**THE DATA**
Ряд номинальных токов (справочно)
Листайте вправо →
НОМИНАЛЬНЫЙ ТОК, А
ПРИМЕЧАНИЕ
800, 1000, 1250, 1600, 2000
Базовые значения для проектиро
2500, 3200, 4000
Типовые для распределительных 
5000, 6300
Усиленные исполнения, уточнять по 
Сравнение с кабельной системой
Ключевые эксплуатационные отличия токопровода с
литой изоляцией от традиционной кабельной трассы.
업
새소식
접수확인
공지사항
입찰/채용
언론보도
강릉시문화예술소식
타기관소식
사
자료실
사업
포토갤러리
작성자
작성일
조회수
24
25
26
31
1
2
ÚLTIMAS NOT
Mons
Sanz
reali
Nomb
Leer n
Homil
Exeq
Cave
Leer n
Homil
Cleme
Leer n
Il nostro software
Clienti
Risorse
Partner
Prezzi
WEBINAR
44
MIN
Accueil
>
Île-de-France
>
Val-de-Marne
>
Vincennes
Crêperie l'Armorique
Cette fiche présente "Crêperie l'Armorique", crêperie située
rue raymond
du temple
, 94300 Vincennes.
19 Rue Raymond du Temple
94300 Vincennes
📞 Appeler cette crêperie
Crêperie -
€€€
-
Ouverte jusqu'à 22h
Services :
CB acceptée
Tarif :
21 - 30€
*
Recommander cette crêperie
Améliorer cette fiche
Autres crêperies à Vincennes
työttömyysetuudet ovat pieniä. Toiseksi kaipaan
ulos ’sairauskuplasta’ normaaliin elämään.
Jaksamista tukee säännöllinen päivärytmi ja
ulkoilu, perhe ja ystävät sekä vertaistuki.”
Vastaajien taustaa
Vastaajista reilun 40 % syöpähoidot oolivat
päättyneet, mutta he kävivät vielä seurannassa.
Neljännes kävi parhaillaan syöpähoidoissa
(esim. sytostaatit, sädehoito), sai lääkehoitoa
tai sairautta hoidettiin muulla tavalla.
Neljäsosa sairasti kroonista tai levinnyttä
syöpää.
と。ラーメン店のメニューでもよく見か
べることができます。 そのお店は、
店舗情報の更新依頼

**DIRECTIONS**
Copy the text of every record above line for line, with no changes.

**COMPLETED EXERCISE**
Ряд номинальных токов (справочно)
Листайте вправо →
НОМИНАЛЬНЫЙ ТОК, А
ПРИМЕЧАНИЕ
800, 1000, 1250, 1600, 2000
Базовые значения для проектиро
2500, 3200, 4000
Типовые для распределительных 
5000, 6300
Усиленные исполнения, уточнять по 
Сравнение с кабельной системой
Ключевые эксплуатационные отличия токопровода с
литой изоляцией от традиционной кабельной трассы.
업
새소식
접수확인
공지사항
입찰/채용
언론보도
강릉시문화예술소식
타기관소식
사
자료실
사업
포토갤러리
작성자
작성일
조회수
24
25
26
31
1
2
ÚLTIMAS NOT
Mons
Sanz
reali
Nomb
Leer n
Homil
Exeq
Cave
Leer n
Homil
Cleme
Leer n
Il nostro software
Clienti
Risorse
Partner
Prezzi
WEBINAR
44
MIN
Accueil
>
Île-de-France
>
Val-de-Marne
>
Vincennes
Crêperie l'Armorique
Cette fiche présente "Crêperie l'Armorique", crêperie située
rue raymond
du temple
, 94300 Vincennes.
19 Rue Raymond du Temple
94300 Vincennes
📞 Appeler cette crêperie
Crêperie -
€€€
-
Ouverte jusqu'à 22h
Services :
CB acceptée
Tarif :
21 - 30€
*
Recommander cette crêperie
Améliorer cette fiche
Autres crêperies à Vincennes
työttömyysetuudet ovat pieniä. Toiseksi kaipaan
ulos ’sairauskuplasta’ normaaliin elämään.
Jaksamista tukee säännöllinen päivärytmi ja
ulkoilu, perhe ja ystävät sekä vertaistuki.”
Vastaajien taustaa
Vastaajista reilun 40 % syöpähoidot oolivat
päättyneet, mutta he kävivät vielä seurannassa.
Neljännes kävi parhaillaan syöpähoidoissa
(esim. sytostaatit, sädehoito), sai lääkehoitoa
tai sairautta hoidettiin muulla tavalla.
Neljäsosa sairasti kroonista tai levinnyttä
syöpää.
と。ラーメン店のメニューでもよく見か
べることができます。 そのお店は、
店舗情報の更新依頼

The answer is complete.